## Written exercise
Return the records from the line with "Document page, 1654x931 pixels." up to and including the line with "subtitle I. MARKETING", word for word.

## Listed entries
+---+

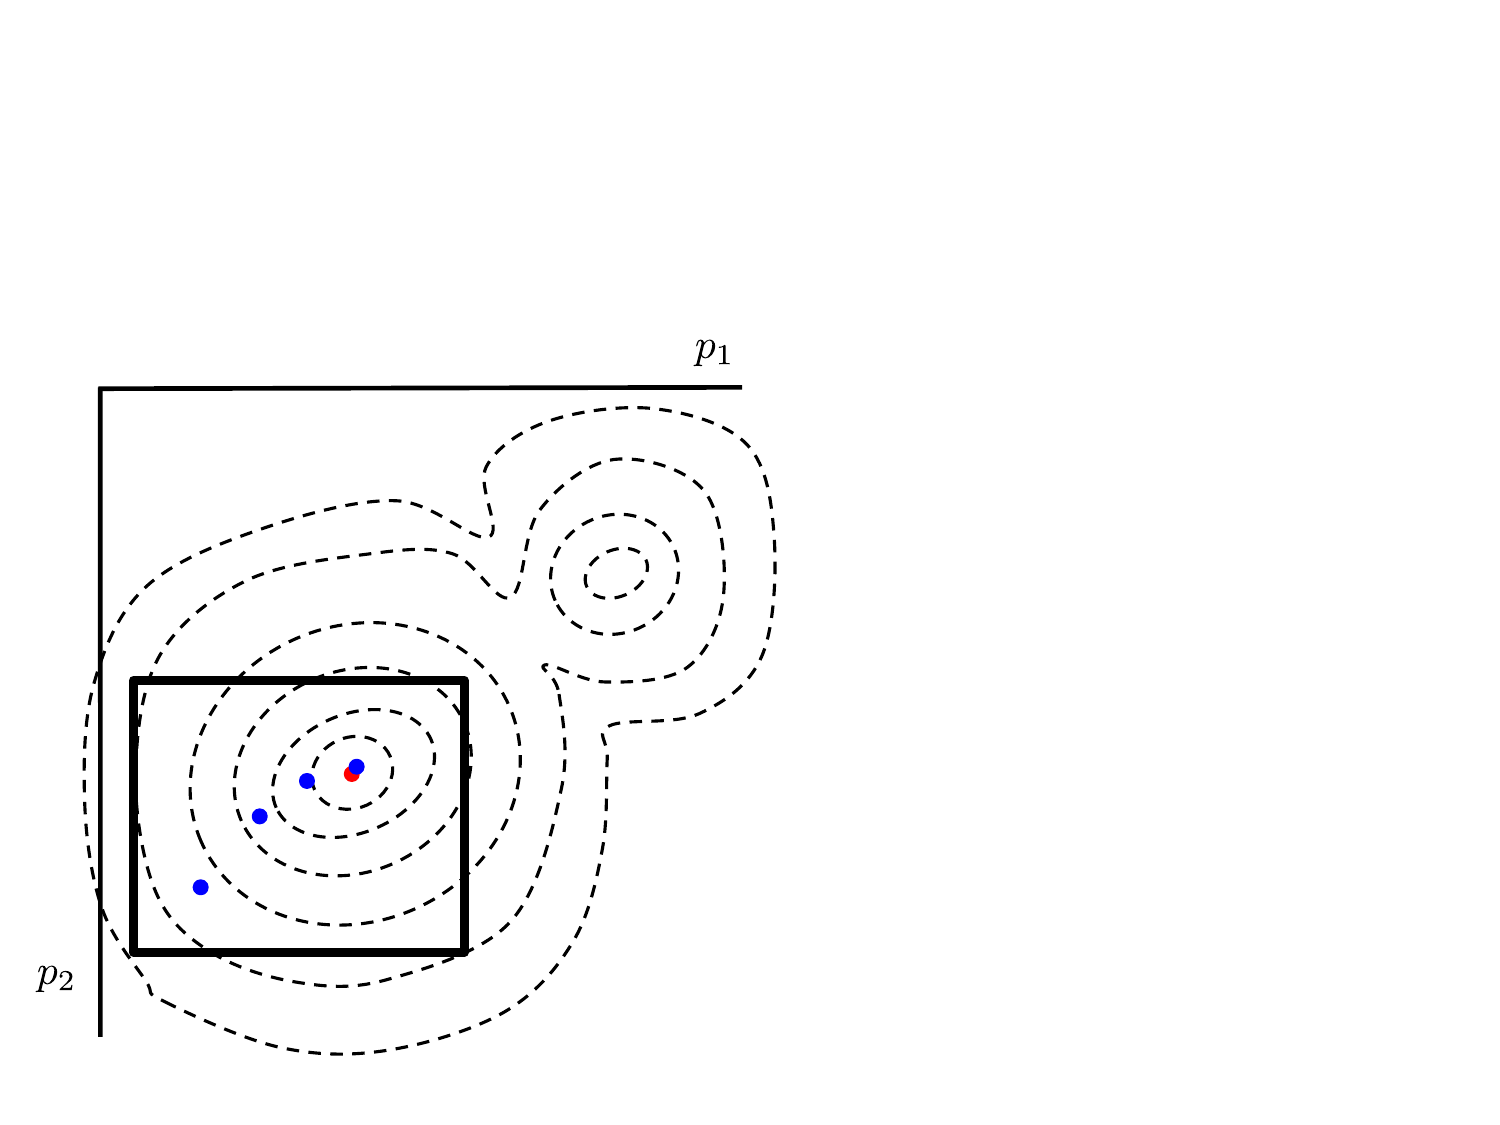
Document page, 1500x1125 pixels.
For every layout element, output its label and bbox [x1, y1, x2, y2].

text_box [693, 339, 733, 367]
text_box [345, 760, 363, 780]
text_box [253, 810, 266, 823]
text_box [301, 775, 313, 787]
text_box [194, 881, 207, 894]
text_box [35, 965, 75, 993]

+---+

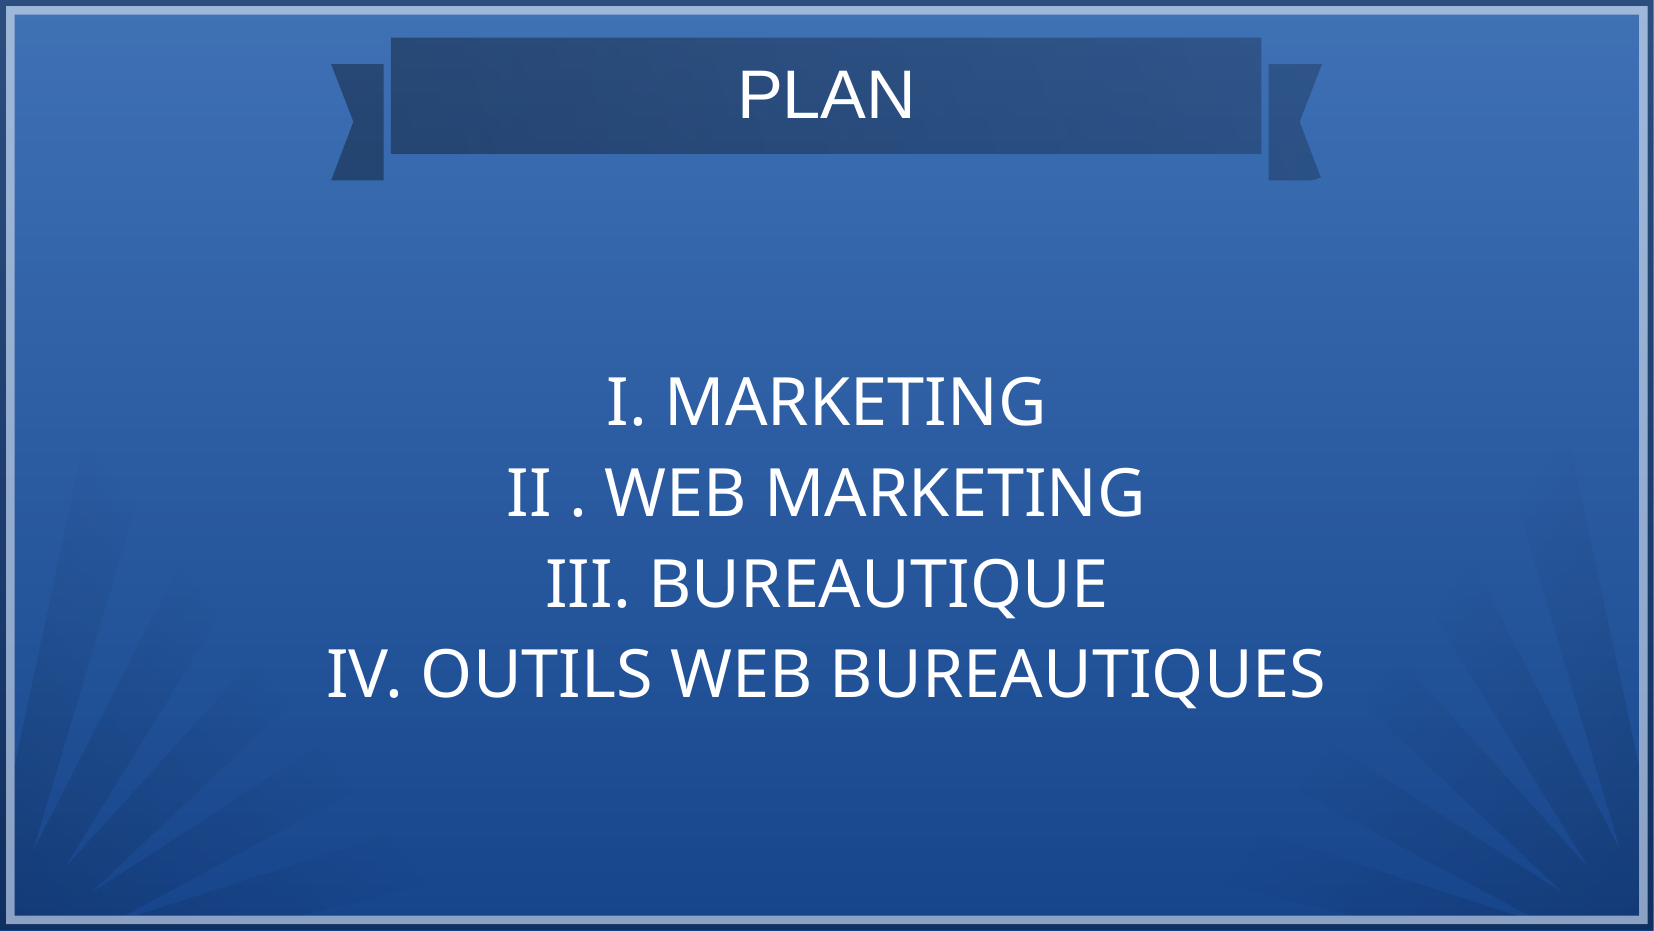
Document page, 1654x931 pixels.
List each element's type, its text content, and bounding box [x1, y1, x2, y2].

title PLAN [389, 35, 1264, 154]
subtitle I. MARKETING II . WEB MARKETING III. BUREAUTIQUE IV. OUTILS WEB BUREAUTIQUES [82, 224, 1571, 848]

+---+

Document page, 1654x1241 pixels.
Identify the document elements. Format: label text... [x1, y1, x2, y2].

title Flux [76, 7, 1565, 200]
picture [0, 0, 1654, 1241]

+---+

## Task result
Document page, 1654x931 pixels.
List each element's type, its text content, and bounding box [x1, y1, x2, y2].

title PLAN [389, 35, 1264, 154]
subtitle I. MARKETING II . WEB MARKETING III. BUREAUTIQUE IV. OUTILS WEB BUREAUTIQUES [82, 224, 1571, 848]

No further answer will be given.